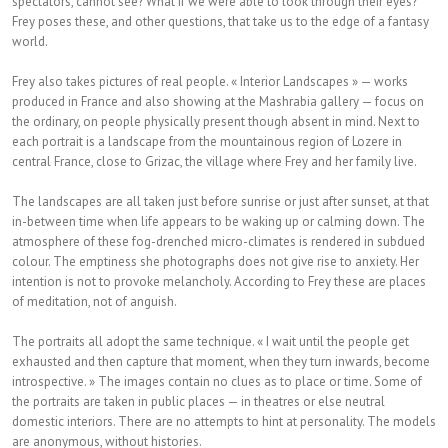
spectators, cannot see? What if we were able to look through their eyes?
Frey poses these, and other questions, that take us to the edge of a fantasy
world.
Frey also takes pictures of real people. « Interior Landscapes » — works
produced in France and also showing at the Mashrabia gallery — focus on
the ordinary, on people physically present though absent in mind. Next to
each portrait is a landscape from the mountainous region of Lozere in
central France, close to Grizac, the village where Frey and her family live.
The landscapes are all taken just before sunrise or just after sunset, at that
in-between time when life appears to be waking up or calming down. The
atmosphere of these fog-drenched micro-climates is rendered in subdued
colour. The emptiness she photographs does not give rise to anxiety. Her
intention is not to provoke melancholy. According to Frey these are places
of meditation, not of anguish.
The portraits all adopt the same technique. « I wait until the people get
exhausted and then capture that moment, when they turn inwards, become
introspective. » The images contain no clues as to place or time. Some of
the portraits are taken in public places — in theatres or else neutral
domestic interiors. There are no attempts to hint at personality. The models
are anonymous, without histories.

────────────────

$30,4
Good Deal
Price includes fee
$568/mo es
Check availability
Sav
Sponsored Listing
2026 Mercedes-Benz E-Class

────────────────

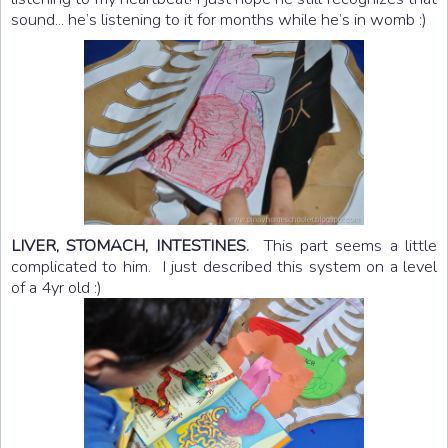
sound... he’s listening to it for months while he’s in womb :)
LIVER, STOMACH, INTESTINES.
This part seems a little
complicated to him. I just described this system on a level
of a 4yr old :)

────────────────

Problem statement: All lines with the word "France" are needed; pull them from the entries and copy each.

Task response:
produced in France and also showing at the Mashrabia gallery — focus on
central France, close to Grizac, the village where Frey and her family live.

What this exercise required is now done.